Input for this task -
• • • • •

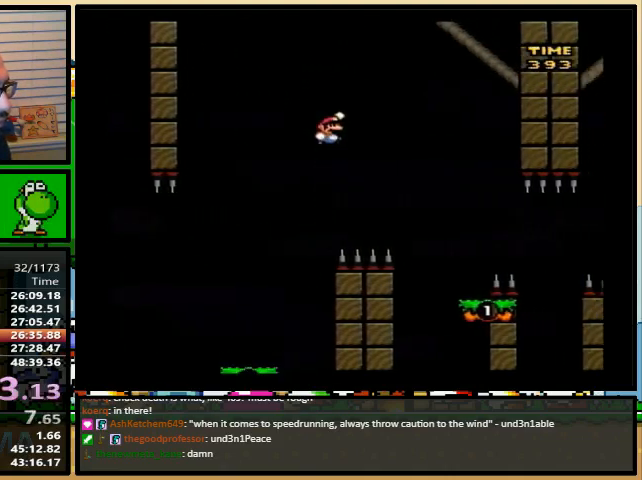
{"dt_ms": 500, "buttons": ["A", "Y", "DPAD_RIGHT"], "events": [[100, "B", "down"], [133, "B", "up"], [200, "DPAD_LEFT", "down"], [200, "DPAD_RIGHT", "up"], [200, "DPAD_UP", "down"], [233, "DPAD_UP", "up"], [267, "DPAD_UP", "down"], [300, "A", "down"], [300, "DPAD_LEFT", "up"], [300, "DPAD_RIGHT", "down"], [300, "DPAD_UP", "up"], [400, "A", "up"], [433, "A", "down"]]}
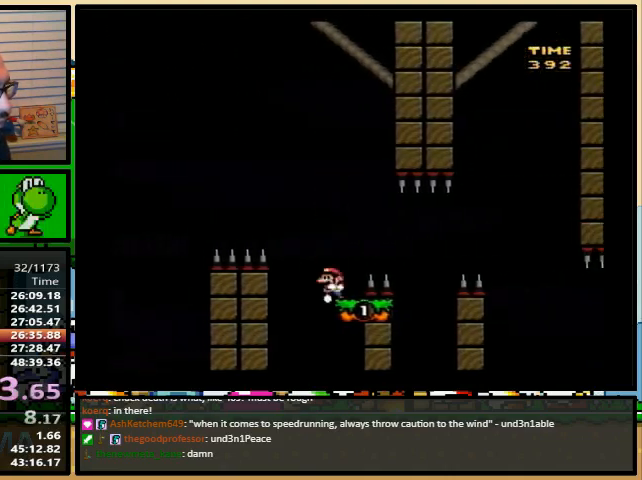
{"dt_ms": 500, "buttons": ["Y", "DPAD_RIGHT"], "events": [[33, "A", "up"], [100, "A", "down"], [167, "A", "up"], [233, "DPAD_RIGHT", "up"], [267, "DPAD_LEFT", "down"], [333, "DPAD_UP", "down"], [367, "DPAD_LEFT", "up"], [367, "DPAD_RIGHT", "down"], [367, "DPAD_UP", "up"], [400, "A", "down"], [467, "A", "up"]]}
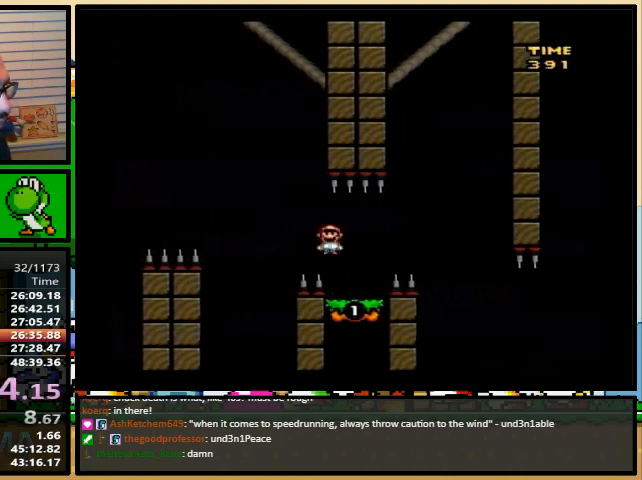
{"dt_ms": 500, "buttons": ["Y"], "events": [[33, "A", "down"], [133, "A", "up"], [233, "DPAD_LEFT", "down"], [300, "DPAD_UP", "down"], [333, "DPAD_LEFT", "up"], [367, "DPAD_UP", "up"], [400, "DPAD_RIGHT", "up"]]}
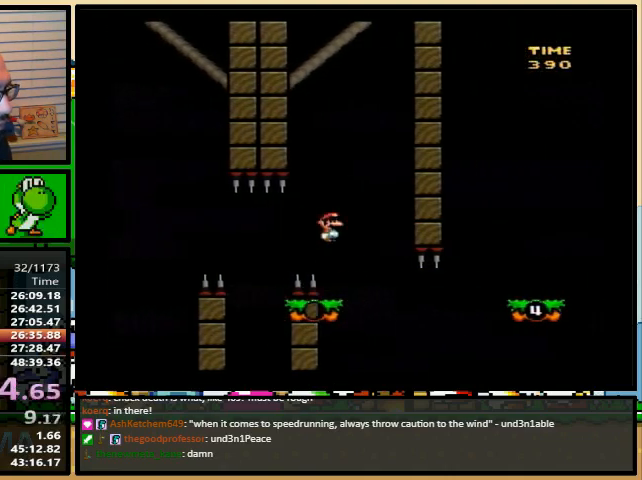
{"dt_ms": 500, "buttons": ["B", "Y", "DPAD_RIGHT"], "events": [[33, "DPAD_RIGHT", "down"], [67, "DPAD_UP", "down"], [233, "B", "down"], [467, "DPAD_UP", "up"]]}
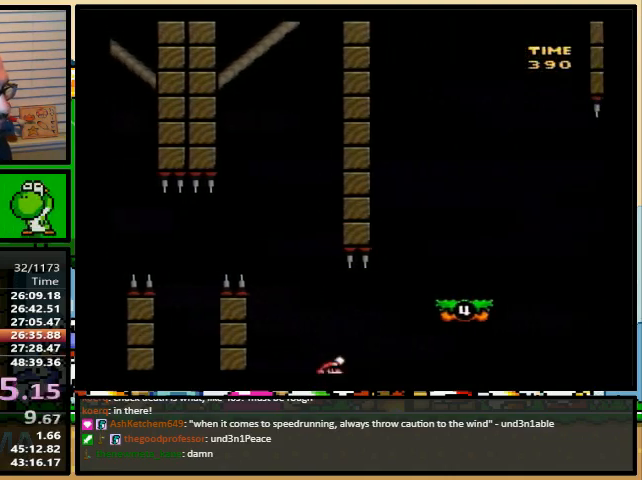
{"dt_ms": 500, "buttons": ["Y", "DPAD_UP", "DPAD_RIGHT"], "events": [[100, "B", "up"], [167, "DPAD_LEFT", "down"], [233, "DPAD_UP", "down"], [267, "DPAD_LEFT", "up"], [267, "DPAD_UP", "up"], [367, "DPAD_RIGHT", "up"], [467, "DPAD_LEFT", "down"], [500, "DPAD_LEFT", "up"], [500, "DPAD_RIGHT", "down"], [500, "DPAD_UP", "down"]]}
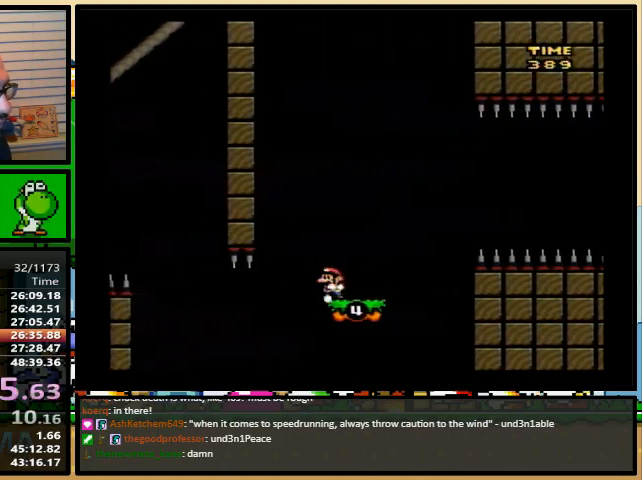
{"dt_ms": 500, "buttons": ["Y", "DPAD_RIGHT"], "events": [[33, "DPAD_UP", "up"], [67, "DPAD_RIGHT", "up"], [433, "DPAD_RIGHT", "down"]]}
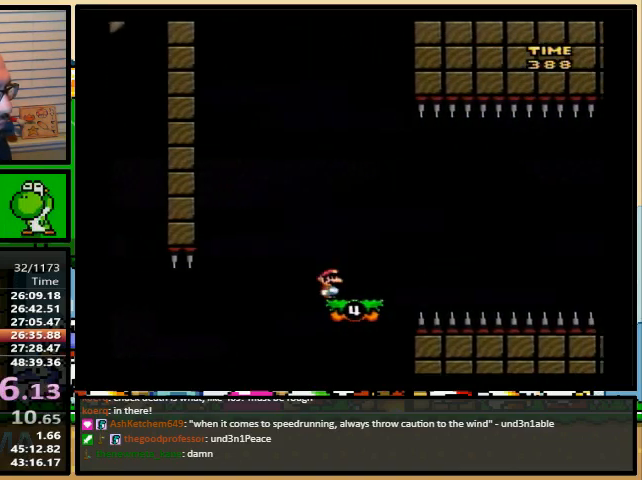
{"dt_ms": 500, "buttons": ["B", "Y", "DPAD_LEFT"], "events": [[267, "DPAD_UP", "down"], [333, "B", "down"], [467, "DPAD_LEFT", "down"], [467, "DPAD_RIGHT", "up"], [500, "DPAD_UP", "up"]]}
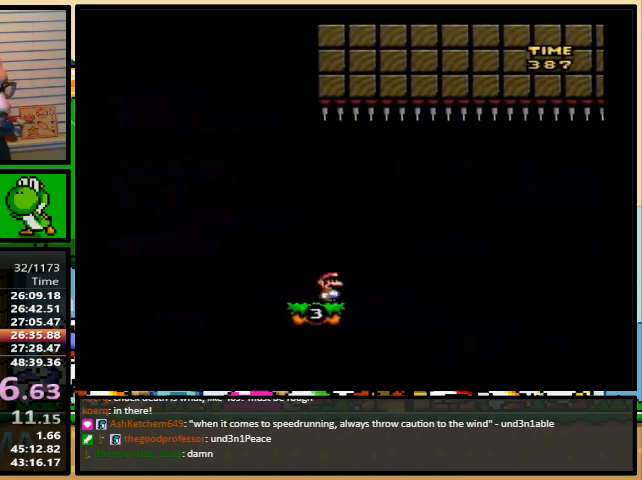
{"dt_ms": 500, "buttons": ["B", "Y"], "events": [[133, "DPAD_UP", "down"], [200, "DPAD_LEFT", "up"], [200, "DPAD_UP", "up"]]}
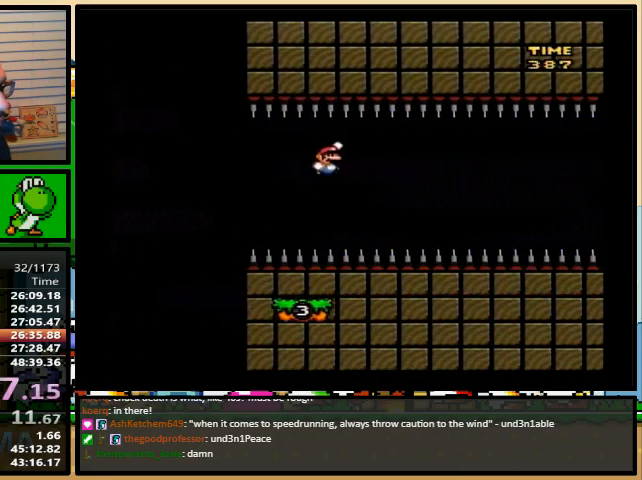
{"dt_ms": 500, "buttons": ["Y", "DPAD_UP", "DPAD_RIGHT"], "events": [[33, "DPAD_RIGHT", "down"], [67, "DPAD_UP", "down"], [100, "DPAD_UP", "up"], [200, "DPAD_LEFT", "down"], [200, "DPAD_RIGHT", "up"], [233, "DPAD_UP", "down"], [267, "DPAD_LEFT", "up"], [267, "DPAD_RIGHT", "down"], [267, "DPAD_UP", "up"], [333, "B", "up"], [333, "DPAD_RIGHT", "up"], [433, "DPAD_RIGHT", "down"], [467, "DPAD_UP", "down"]]}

• • • • •

Task to carry out -
All of the data, minus its pictures, should be repeated exactly.

Answer to the exercise -
{"dt_ms": 500, "buttons": ["A", "Y", "DPAD_RIGHT"], "events": [[100, "B", "down"], [133, "B", "up"], [200, "DPAD_LEFT", "down"], [200, "DPAD_RIGHT", "up"], [200, "DPAD_UP", "down"], [233, "DPAD_UP", "up"], [267, "DPAD_UP", "down"], [300, "A", "down"], [300, "DPAD_LEFT", "up"], [300, "DPAD_RIGHT", "down"], [300, "DPAD_UP", "up"], [400, "A", "up"], [433, "A", "down"]]}
{"dt_ms": 500, "buttons": ["Y", "DPAD_RIGHT"], "events": [[33, "A", "up"], [100, "A", "down"], [167, "A", "up"], [233, "DPAD_RIGHT", "up"], [267, "DPAD_LEFT", "down"], [333, "DPAD_UP", "down"], [367, "DPAD_LEFT", "up"], [367, "DPAD_RIGHT", "down"], [367, "DPAD_UP", "up"], [400, "A", "down"], [467, "A", "up"]]}
{"dt_ms": 500, "buttons": ["Y"], "events": [[33, "A", "down"], [133, "A", "up"], [233, "DPAD_LEFT", "down"], [300, "DPAD_UP", "down"], [333, "DPAD_LEFT", "up"], [367, "DPAD_UP", "up"], [400, "DPAD_RIGHT", "up"]]}
{"dt_ms": 500, "buttons": ["B", "Y", "DPAD_RIGHT"], "events": [[33, "DPAD_RIGHT", "down"], [67, "DPAD_UP", "down"], [233, "B", "down"], [467, "DPAD_UP", "up"]]}
{"dt_ms": 500, "buttons": ["Y", "DPAD_UP", "DPAD_RIGHT"], "events": [[100, "B", "up"], [167, "DPAD_LEFT", "down"], [233, "DPAD_UP", "down"], [267, "DPAD_LEFT", "up"], [267, "DPAD_UP", "up"], [367, "DPAD_RIGHT", "up"], [467, "DPAD_LEFT", "down"], [500, "DPAD_LEFT", "up"], [500, "DPAD_RIGHT", "down"], [500, "DPAD_UP", "down"]]}
{"dt_ms": 500, "buttons": ["Y", "DPAD_RIGHT"], "events": [[33, "DPAD_UP", "up"], [67, "DPAD_RIGHT", "up"], [433, "DPAD_RIGHT", "down"]]}
{"dt_ms": 500, "buttons": ["B", "Y", "DPAD_LEFT"], "events": [[267, "DPAD_UP", "down"], [333, "B", "down"], [467, "DPAD_LEFT", "down"], [467, "DPAD_RIGHT", "up"], [500, "DPAD_UP", "up"]]}
{"dt_ms": 500, "buttons": ["B", "Y"], "events": [[133, "DPAD_UP", "down"], [200, "DPAD_LEFT", "up"], [200, "DPAD_UP", "up"]]}
{"dt_ms": 500, "buttons": ["Y", "DPAD_UP", "DPAD_RIGHT"], "events": [[33, "DPAD_RIGHT", "down"], [67, "DPAD_UP", "down"], [100, "DPAD_UP", "up"], [200, "DPAD_LEFT", "down"], [200, "DPAD_RIGHT", "up"], [233, "DPAD_UP", "down"], [267, "DPAD_LEFT", "up"], [267, "DPAD_RIGHT", "down"], [267, "DPAD_UP", "up"], [333, "B", "up"], [333, "DPAD_RIGHT", "up"], [433, "DPAD_RIGHT", "down"], [467, "DPAD_UP", "down"]]}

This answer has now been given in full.